There’s a grand piano in a library, in an airport. I haven’t seen it but I know it’s there because a good friend told me about it. He rang me from its location because he simply had to share the experience with someone and because he knew I would appreciate it. He had found the library as he wandered around the airport, too early for his long-haul flight. He is the exploring type who embraces new territory with arms open wide and an enthusiasm which attracts and empowers. I have only known him for a couple of years but he will always be involved in my life; we seem to agree on many of the fundamental aspects of existence, and he makes me laugh and draws me out of myself, such is the intensity of his presence.

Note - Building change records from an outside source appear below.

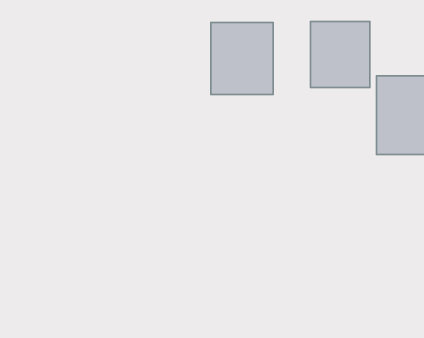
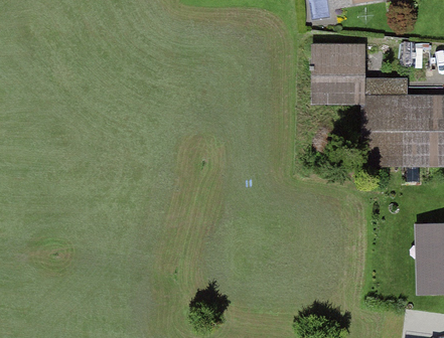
building: [211,22,273,94] -> none

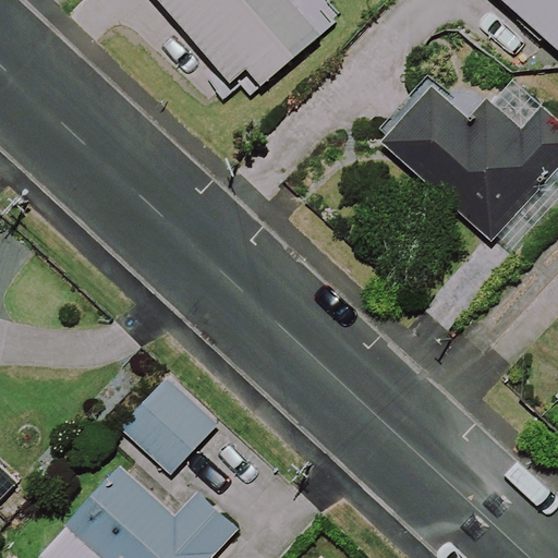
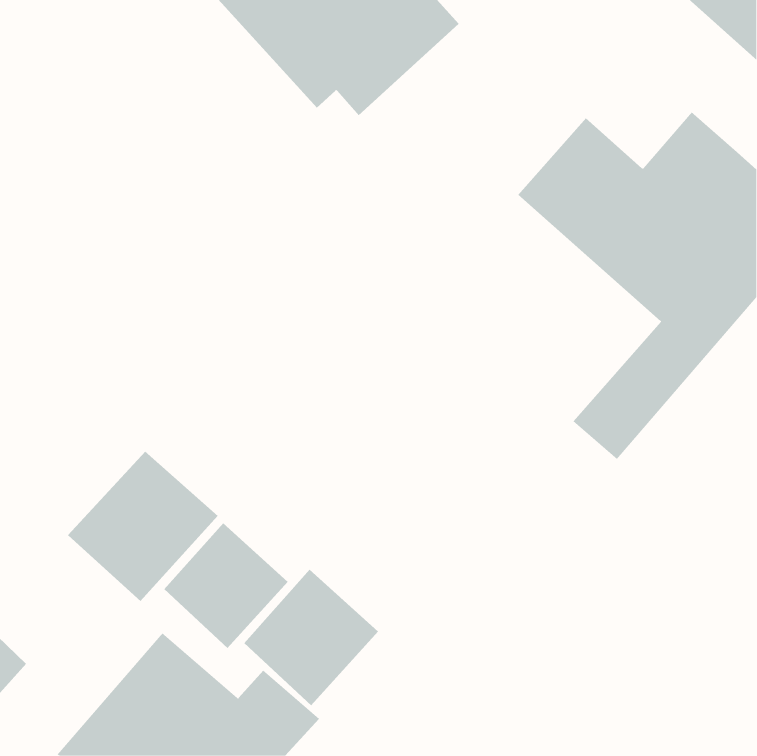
building: none -> [67,451,219,602]
building: none -> [244,569,379,706]

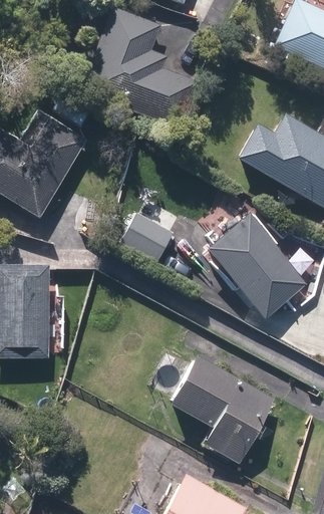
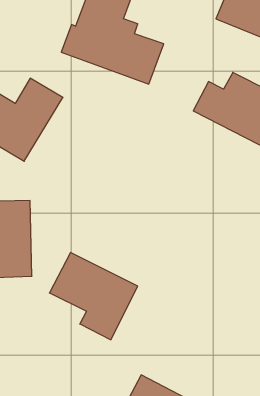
building: [127,211,181,260] -> none
building: [214,211,315,315] -> none
building: [166,357,271,462] -> [49,253,138,340]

Having discovered the library, he moved inquisitively inside. There was music playing and its purity drew him further into the room. Here was a place for people to rest and read, accompanied by a soothing soundtrack capable of easing the busiest of airport minds. He found it enchanting, inspirational. Then he saw the piano. Up to that point he had automatically assumed the music to be a radio station or a CD, piped in through speakers unseen. It transformed the experience, like a flood of colour onto an already-beautiful black and white world.

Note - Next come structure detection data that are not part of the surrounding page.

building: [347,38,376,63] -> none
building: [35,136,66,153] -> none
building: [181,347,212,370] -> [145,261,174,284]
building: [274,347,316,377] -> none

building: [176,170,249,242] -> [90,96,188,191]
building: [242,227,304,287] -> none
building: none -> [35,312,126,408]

He stood where he was, three steps into the room. Captivated. Motionless. It felt personal; as if both instrument and pianist had been placed there especially to ensure the wait for his plane would be a beautiful one. He is by nature an appreciative person, but even he was struck by how grateful he was to be there. As he described to me when he called, it showed him it is possible to find art anywhere.

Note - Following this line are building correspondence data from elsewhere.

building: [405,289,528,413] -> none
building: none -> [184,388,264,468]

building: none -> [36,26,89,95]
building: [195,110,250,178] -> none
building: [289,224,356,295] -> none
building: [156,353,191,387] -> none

The pianist was a young woman, clearly talented and, like at least one member of her audience, lost in the essence of her playing, seemingly untroubled by her early-morning shift at the airport. After a short while she stopped to speak to a young man who had approached her, his backpack slung lazily over one shoulder, acting as a counterbalance as he leaned on the polished surface of the piano. Its weight kept him from falling inwards toward her, leaning, as he was, as close as strangers might allow.
They talked for a while. There was an intimacy between them. Maybe a shared love of music. Or maybe he had requested a piece which meant more to her than music. But she didn’t play another note. Instead, after a check of her watch, she leaned gently to one side, picked up her own backpack which had been obscured by the piano’s form, and together they walked off to catch their flight.
My friend was right. I did appreciate it. It made my day. I took his call on the busy platform of a train station during the morning commute. There was no grand piano where I was standing, but in the clarity of his appreciation I was able to share his piano. One installed in an airport library for anyone and everyone to enjoy and which, only moments previously, had been brought to life by a woman who shared a moment of beauty with her boyfriend, a room full of strangers and one particularly appreciative friend of mine.